System Architecture
Strategic Context
My goal with this project was to build something that could be implemented by the team quickly and make a real impact on the bottom-line. I chose to focus on automating comparison pieces specifically because:
1. "X vs Y" queries are bottom-of-funnel by definition. They pull in searchers actively comparing two specific products, not exploring the category, which makes them very high-intent. The traffic these articles capture is among the most valuable available, and organic ranking on these terms is significantly cheaper than paying for the same intent through paid search.
2. Vercel has done a few of these but the comparison surface area is much larger than what's published. Existing KB pieces (vercel-vs-fastly, vercel-waf-vs-cloudflare-waf, vercel-vs-netlify) demonstrate the strategy works. The search volume on uncovered terms is significant:
Roughly 1,600+ monthly searches across uncovered terms, all bottom-of-funnel, with very low keyword difficulty across the board. A pipeline that produces these on demand is able to capture evaluation-stage traffic on an ongoing basis, pieces that only compound over time.
What Was Built
The system is a four-agent pipeline that turns a curated source corpus into a publication-ready comparison article. Editorial discipline is single-sourced: every agent loads shared_rules.md (universal principles) and piece_brief.md (piece-specific spec) at runtime through a shared prompt_context.py, so voice and editorial judgment are never duplicated across agent code.
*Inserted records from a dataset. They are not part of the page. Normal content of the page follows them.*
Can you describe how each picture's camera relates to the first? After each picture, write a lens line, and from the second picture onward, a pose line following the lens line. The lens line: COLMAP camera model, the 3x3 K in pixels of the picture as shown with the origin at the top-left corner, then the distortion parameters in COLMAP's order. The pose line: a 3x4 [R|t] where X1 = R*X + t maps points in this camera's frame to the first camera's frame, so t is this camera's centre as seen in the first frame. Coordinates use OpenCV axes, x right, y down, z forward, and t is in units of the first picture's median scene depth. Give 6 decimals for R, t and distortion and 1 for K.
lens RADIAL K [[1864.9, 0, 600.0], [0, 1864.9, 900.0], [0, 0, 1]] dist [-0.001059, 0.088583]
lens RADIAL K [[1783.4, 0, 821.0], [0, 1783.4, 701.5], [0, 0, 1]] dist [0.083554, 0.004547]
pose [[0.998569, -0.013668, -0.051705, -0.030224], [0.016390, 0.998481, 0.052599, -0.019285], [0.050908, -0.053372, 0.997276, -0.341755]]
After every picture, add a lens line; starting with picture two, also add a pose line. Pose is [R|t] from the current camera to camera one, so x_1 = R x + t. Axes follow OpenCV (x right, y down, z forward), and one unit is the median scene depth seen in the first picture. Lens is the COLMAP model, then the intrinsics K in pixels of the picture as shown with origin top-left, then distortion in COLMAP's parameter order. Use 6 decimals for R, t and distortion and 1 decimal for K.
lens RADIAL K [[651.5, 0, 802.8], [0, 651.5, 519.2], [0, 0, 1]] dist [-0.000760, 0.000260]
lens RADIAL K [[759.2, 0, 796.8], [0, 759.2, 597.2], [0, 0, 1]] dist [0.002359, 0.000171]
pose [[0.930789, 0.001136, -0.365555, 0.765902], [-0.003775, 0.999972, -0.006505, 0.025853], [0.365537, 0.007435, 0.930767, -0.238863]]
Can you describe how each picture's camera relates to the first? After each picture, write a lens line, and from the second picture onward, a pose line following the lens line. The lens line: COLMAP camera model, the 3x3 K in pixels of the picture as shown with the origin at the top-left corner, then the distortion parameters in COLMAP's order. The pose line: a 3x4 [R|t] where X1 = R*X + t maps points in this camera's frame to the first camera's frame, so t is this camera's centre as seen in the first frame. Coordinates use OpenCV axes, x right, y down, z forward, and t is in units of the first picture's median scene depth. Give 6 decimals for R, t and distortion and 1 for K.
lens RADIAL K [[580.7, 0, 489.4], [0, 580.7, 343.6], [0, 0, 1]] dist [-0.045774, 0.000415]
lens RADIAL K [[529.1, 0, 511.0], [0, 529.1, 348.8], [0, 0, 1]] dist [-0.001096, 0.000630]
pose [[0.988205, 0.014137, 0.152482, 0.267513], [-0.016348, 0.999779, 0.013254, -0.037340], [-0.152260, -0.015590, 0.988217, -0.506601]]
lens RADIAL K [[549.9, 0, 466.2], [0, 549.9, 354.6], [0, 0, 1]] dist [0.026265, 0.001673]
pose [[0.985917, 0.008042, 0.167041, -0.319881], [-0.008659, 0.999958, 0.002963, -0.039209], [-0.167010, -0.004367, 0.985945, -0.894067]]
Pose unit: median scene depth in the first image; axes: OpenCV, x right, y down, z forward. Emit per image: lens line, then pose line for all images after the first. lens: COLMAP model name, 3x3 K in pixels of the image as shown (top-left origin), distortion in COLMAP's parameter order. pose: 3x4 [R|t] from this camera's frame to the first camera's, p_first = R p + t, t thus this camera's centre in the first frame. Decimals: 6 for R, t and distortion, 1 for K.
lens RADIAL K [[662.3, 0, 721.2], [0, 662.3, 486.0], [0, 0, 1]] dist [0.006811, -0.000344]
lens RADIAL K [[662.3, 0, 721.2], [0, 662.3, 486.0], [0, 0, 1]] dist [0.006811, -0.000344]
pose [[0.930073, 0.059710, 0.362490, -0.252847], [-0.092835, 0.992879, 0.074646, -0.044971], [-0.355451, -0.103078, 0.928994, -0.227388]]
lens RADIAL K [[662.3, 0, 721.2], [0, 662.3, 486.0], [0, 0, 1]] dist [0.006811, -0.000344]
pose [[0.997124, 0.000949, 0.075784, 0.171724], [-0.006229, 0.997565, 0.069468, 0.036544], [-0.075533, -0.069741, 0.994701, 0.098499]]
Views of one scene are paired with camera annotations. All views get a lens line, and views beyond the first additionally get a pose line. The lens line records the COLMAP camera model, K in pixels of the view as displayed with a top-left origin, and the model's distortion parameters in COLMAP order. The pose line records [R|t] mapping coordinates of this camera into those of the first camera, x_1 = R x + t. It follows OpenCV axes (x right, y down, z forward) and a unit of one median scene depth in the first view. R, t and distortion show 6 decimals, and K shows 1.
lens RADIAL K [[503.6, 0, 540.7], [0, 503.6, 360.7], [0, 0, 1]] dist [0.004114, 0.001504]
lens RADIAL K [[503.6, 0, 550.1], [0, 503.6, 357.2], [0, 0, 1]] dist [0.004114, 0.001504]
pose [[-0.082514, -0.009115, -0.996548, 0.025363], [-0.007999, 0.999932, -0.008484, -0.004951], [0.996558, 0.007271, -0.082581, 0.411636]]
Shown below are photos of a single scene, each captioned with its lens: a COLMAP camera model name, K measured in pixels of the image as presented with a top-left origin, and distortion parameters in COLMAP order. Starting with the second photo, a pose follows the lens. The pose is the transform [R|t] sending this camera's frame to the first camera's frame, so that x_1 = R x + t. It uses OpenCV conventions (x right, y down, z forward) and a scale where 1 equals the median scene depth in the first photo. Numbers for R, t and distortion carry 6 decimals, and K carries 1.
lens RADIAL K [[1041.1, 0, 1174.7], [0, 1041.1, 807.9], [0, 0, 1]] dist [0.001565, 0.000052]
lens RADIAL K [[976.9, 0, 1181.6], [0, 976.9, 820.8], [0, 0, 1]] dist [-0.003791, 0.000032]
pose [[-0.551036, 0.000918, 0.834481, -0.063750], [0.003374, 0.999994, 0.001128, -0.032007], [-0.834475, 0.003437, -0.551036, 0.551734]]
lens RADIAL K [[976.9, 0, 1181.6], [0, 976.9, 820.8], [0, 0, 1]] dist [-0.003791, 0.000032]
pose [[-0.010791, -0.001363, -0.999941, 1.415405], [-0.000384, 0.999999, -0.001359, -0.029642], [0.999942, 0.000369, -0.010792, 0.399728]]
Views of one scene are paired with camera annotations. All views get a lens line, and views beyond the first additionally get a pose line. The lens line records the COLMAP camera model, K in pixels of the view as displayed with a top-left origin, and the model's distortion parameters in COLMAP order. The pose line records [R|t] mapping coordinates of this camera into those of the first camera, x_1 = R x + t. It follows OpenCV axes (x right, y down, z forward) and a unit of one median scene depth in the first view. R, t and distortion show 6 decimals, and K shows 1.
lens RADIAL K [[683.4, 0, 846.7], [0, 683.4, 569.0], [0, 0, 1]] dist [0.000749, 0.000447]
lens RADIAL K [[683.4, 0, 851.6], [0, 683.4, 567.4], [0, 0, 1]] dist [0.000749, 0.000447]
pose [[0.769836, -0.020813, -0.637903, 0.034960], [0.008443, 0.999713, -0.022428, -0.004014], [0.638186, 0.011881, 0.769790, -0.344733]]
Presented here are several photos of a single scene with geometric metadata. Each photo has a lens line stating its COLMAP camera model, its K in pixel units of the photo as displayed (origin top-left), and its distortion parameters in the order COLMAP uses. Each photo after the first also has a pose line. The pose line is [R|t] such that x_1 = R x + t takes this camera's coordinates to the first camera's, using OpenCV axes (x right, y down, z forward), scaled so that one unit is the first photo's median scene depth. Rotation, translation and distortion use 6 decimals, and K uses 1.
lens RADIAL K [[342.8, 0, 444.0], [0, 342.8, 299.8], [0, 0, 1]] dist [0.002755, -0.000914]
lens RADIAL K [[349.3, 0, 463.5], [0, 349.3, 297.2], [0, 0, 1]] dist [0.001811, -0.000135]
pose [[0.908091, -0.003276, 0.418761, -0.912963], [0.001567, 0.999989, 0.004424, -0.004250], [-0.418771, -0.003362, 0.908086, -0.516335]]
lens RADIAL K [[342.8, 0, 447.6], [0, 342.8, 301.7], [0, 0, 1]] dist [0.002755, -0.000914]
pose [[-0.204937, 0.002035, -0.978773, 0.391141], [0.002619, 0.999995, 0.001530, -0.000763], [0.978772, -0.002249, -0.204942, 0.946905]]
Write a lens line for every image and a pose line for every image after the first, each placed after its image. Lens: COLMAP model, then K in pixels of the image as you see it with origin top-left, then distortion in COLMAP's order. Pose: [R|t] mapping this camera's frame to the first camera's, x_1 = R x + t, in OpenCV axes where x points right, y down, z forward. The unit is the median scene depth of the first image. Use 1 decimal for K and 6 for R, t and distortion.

Extract. Fetches each source URL and runs it through Claude Sonnet 4.6 with handling rules looked up from a roles.json table — vendor docs are factually authoritative, competitor critiques are partisan and always attributed, community discussions become thematic signals rather than quotes. Output is a structured corpus of claims tagged by dimension, vendor, and disputed-claim references.
Compare. Two-pass synthesis on Claude Opus 4.7. A setup call identifies in-scope dimensions, editorial tensions (typed as between-subject disagreements, subject disclosures, or external critiques), and category-framing voices. A composition pass then populates each entry with positions, steel-mans, evidence references, draft-ready narrative payloads, and a verdict that defaults to "depends on workload." A composite weight built from three mechanical scores plus one inline judgment drives priority order. The matrix renders to a human-readable brief; the pipeline pauses here for editorial review.
Draft. Writes against the matrix, the piece brief, and a voice anchor selected from a curated style-reference library. Selection is metadata-driven: each anchor is tagged with genre, subject domain, and register; the piece brief declares matching fields; the agent picks on exact match with primary_voice_anchor: true as universal fallback.
Revision. Rereads the composed draft against a reader test (can the reader decide, explain the differentiation, name one strength of each product?) and an anti-pattern list, then revises. Produces revision notes alongside the final draft, catching false balance, duplicated paragraphs, and voice drift the composer missed.
The whole pipeline is wrapped by an orchestrator with progress indicators, cost estimates, and the human review checkpoint between Compare and Draft.